SUPPLIED PASSAGE »

━━━━

Figo has won just about every honour available to him at club level and was named FIFA World Player of the Year in 2001.

He has won more than 100 caps and has done more as an ambassador for Portuguese football than any player since the great Eusebio. This will be his last, and best, chance to claim the major title that has always eluded him and his country.

Figo has sent out mixed signals about his plans post-Euro 2004 but the point remains that if Portugal do not win on their own soil in front of their own fans, there is little chance of them winning anything else until the next golden generation comes along.

Born on the industrial south bank of the River Tagus facing Lisbon in 1972, Figo began playing with Sporting, helped Portugal to the World Youth Championship in 1991 and moved to Barcelona in 1995.

After five brilliant years at the Nou Camp, where he matured into arguably Europe's most destructive forward, he moved to Real Madrid in a controversial deal in 2000 for what was then a world record fee of $56 million.

Shortly before the move to Real, he had strengthened his reputation with an inspirational performance in Portugal's run to the semi-finals at Euro 2000.

Figo went on to help Real Madrid to the league title in his first season and the Champions League the following year and also drove Portugal through a great qualifying campaign for the 2002 World Cup.

━━━━

WHAT IS ASKED »
[A] Decide whether each statement agrees with the profile of Figo, answering yes or no and quoting the words of the profile that settle it: (i) Figo was born in Lisbon. (ii) Figo joined Barcelona in 1995. (iii) The fee Real Madrid paid for Figo was a world record at the time.
[B] In one to three sentences, explain why the profile of Figo says Portugal must win Euro 2004 or face a long wait for a major title.
[C] Carry the profile of Figo on from its final sentence.
The lines that come after the profile of Figo are not needed for anything here.

━━━━

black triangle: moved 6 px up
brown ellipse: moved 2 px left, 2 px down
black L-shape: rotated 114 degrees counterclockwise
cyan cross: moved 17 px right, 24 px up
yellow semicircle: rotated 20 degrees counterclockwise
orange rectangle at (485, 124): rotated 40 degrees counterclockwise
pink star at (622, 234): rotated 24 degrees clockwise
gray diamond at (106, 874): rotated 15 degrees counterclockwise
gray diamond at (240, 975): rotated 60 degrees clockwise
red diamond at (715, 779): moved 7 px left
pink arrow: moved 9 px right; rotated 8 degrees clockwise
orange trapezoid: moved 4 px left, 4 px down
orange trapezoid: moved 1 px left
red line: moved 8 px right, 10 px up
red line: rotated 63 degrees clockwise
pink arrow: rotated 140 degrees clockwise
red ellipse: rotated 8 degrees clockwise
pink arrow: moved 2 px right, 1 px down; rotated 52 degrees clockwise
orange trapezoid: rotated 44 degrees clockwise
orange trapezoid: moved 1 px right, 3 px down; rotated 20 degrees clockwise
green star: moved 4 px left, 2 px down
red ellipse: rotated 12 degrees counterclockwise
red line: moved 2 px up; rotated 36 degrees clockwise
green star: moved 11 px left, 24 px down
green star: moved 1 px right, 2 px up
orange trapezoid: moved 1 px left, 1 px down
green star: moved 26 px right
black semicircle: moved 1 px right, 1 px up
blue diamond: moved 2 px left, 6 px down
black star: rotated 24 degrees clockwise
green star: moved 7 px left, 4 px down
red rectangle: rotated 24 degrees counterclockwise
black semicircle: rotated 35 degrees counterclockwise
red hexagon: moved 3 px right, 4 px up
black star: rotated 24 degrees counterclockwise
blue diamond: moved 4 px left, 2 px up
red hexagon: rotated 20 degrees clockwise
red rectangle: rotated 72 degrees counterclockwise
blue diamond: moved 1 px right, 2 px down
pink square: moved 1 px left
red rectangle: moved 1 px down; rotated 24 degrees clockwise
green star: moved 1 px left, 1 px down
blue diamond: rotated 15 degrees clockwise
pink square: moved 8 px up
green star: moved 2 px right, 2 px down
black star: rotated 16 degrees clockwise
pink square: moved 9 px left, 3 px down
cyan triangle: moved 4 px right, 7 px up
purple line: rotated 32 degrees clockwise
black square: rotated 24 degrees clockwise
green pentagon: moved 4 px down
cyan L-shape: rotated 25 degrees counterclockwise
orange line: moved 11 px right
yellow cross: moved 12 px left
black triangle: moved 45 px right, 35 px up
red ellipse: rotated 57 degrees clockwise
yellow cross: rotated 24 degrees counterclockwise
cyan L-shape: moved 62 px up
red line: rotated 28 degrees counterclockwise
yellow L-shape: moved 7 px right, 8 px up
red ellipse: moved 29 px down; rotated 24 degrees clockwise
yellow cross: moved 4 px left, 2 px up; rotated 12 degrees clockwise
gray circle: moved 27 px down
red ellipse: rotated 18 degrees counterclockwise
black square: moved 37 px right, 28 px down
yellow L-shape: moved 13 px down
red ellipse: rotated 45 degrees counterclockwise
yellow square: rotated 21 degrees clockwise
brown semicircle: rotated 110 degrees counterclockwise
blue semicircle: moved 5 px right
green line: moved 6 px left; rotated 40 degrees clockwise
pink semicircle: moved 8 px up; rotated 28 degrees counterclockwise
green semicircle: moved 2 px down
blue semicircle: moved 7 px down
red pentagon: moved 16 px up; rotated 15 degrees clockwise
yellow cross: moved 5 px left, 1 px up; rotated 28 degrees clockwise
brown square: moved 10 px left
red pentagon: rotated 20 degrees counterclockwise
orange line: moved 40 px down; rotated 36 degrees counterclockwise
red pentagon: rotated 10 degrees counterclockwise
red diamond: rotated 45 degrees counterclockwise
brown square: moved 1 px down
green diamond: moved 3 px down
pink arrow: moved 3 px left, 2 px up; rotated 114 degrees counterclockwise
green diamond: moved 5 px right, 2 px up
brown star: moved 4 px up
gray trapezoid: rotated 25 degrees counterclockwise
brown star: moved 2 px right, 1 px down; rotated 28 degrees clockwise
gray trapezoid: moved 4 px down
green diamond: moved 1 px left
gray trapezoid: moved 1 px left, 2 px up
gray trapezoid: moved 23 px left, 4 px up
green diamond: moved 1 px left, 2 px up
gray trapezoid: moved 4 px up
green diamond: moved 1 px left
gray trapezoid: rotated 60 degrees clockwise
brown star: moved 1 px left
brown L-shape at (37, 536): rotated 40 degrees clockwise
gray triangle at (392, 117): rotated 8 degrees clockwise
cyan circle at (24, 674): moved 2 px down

━━━━

RESPONSES FOR EACH TASK »
[A]
(i) No: "Born on the industrial south bank of the River Tagus facing Lisbon in 1972"
(ii) Yes: "moved to Barcelona in 1995"
(iii) Yes: "for what was then a world record fee of $56 million"

[B] The tournament is played on Portugal's own soil in front of its own fans. If Portugal do not win it there, there is little chance of them winning anything else until the next golden generation comes along.

[C]
By the time the squad flew to South Korea, however, he was recovering from injury and lacked his usual speed and strength on the ball.

Portugal paid the price as they were outplayed by the United States and failed to get through the first round.

Figo's spark seemed to be missing for much of last season, too, but this year he has re-emerged as one of the most effective forwards in Spain.

He no longer possesses the stunning change of pace but he retains an exquisite touch and has developed a street-wise determination that contributes countless free kicks to the Real cause.
"Real Madrid need the sort of player I am now," he explained. "Instead of spending 80 minutes doing nothing, and then providing one goal or an assist, I work throughout the game."

That mix of sublime skill and a willingness to get his elbows and knees dirty for the cause won him warm applause on the night of his 100th appearance for Portugal against England in February - and may yet have the fans cheering even louder in Lisbon next month.